I nodded, looking at her in bemusement. “Okay, I kinda get that. But I am not sure that is terribly relevant to my circumstance here.”

I immediately regretted my words, worrying that my sarcasm and frustration came through; and that I might have hurt her feelings. But her look remained unchanged, calm, as she said “Well, I dunno. It seemed pretty hopeless for her at one point; but it all worked out in the end.”

I stared at her for a moment, aware of my eyes going wide as I did so. The words escaped my lips before I could call them back: “Sorry, but what has that got to do with it? Dorothy was fictional…a character from a children’s story!”

Her sweet, sincere smile merely grew broader as she said “Of course! Isn’t it great?”

I decided to abandon the topic. And wondered, not for the last time, if something was terribly wrong with this young woman.


“I’m sorry…I have been rude”, I said (in my clumsy attempt to change the subject). “I am Martin…Martin Blackledge”. I extended my hand to her, across the table, smiling.

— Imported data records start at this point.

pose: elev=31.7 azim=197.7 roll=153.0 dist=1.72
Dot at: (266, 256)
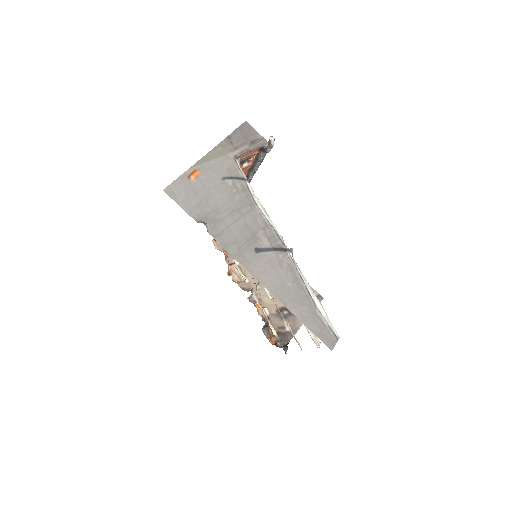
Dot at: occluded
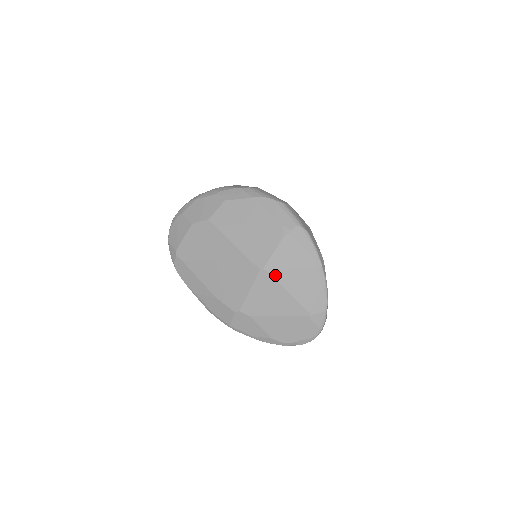
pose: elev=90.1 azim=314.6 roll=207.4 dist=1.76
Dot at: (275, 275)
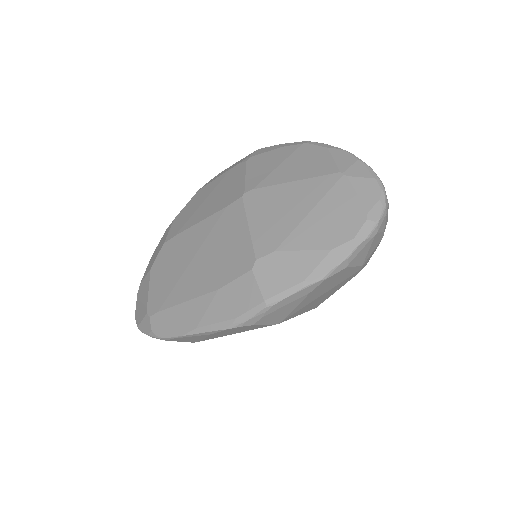
Dot at: (263, 185)
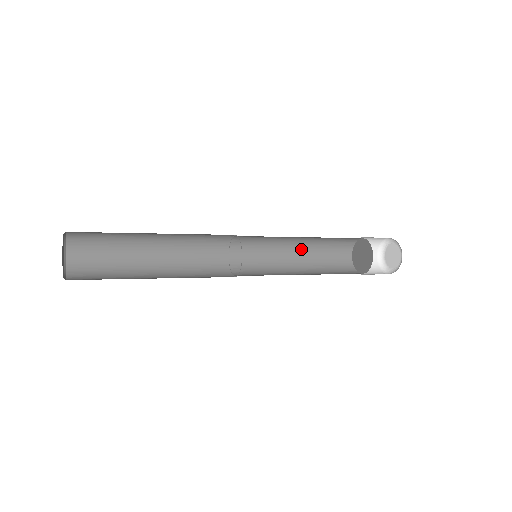
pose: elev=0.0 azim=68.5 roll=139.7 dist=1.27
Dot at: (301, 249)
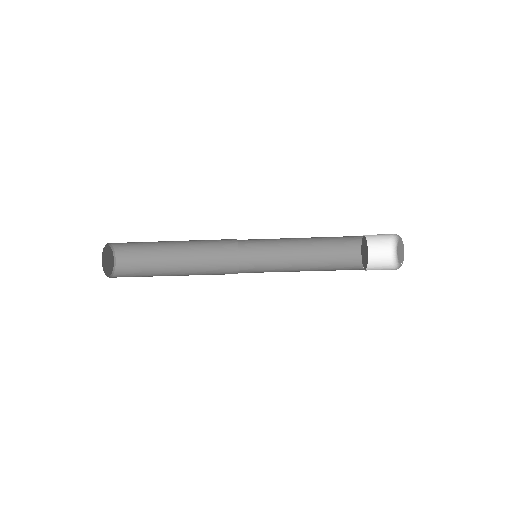
Dot at: (306, 261)
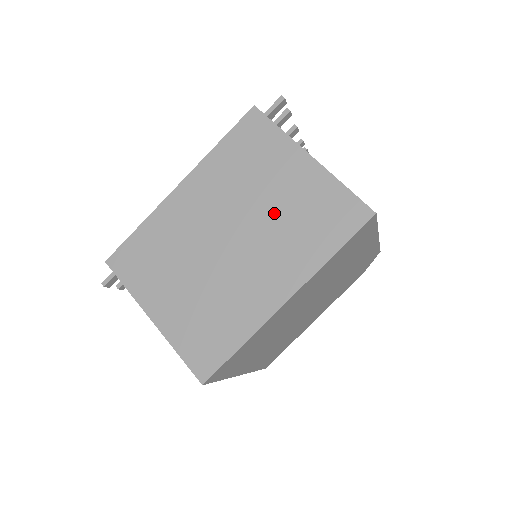
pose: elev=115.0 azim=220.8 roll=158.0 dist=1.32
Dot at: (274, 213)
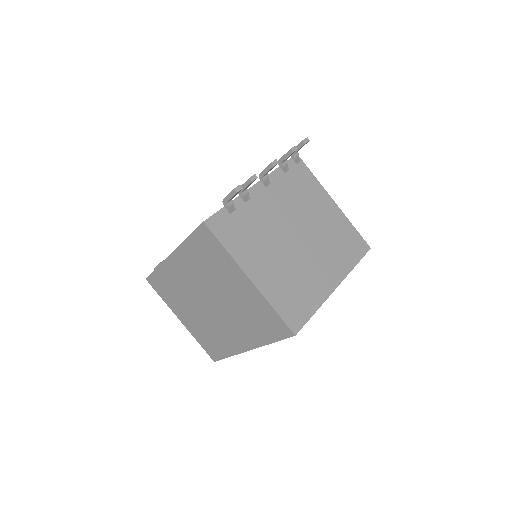
Dot at: (232, 302)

She grasped my hand, with a firmness that surprised me; and shook it enthusiastically (an action which did not surprise me). “Nice to meet you, Marty. I’m Claire McConnell.”

I smiled at her use of ‘Marty’, as I had not been called that by anyone since my mother passed away almost 20 years ago. I was ‘Martin’ (a properly serious name) to all who knew me, including my father who had never called me anything else.

“And a pleasure to meet you, Claire” I said. “Do you live here? Is this your property?”

Her face brightened and a soft laugh bubbled up, the lyrical sound of it filling the air around us. “No sir”, she said, still chuckling. “Not my property. I will say it has come to feel like home to me, and it is a comfort to my spirit. Like you, I am just a visitor passing through. We are not the first; and I have no doubt we will not be the last.”

I gazed at her, puzzled by the response and the reference to others. “Passing through?”, I asked. “What does that mean, exactly?”

“Not unlike you, I think”, came her reply. “For me, it was like waking up from a dream and…finding myself in a dream. I was suddenly here…or near here. And it was that way with the others also.”

“How many others?”, I asked.

She shrugged her shoulders, and smiled. “I was never very good with numbers. They come, they go. It is like this place is a sort of way station.”

I felt my voice grow strident as I spoke again, the anxiety growing in line with my confusion: “A way station? To where? From where? Where do they go when they leave here? And, more importantly, how do they go when they leave here?”

“To be honest, I am not sure”, she said, a look of honest bewilderment on her face. It seemed to me the look was more from a sense of the silly question I had just asked, rather than her not having an answer. I wondered, once more, whether there was something fundamentally wrong with Claire. “They just seem to…disappear. Like they reach a point in time when they are done doing what they came here to do, and they just go.”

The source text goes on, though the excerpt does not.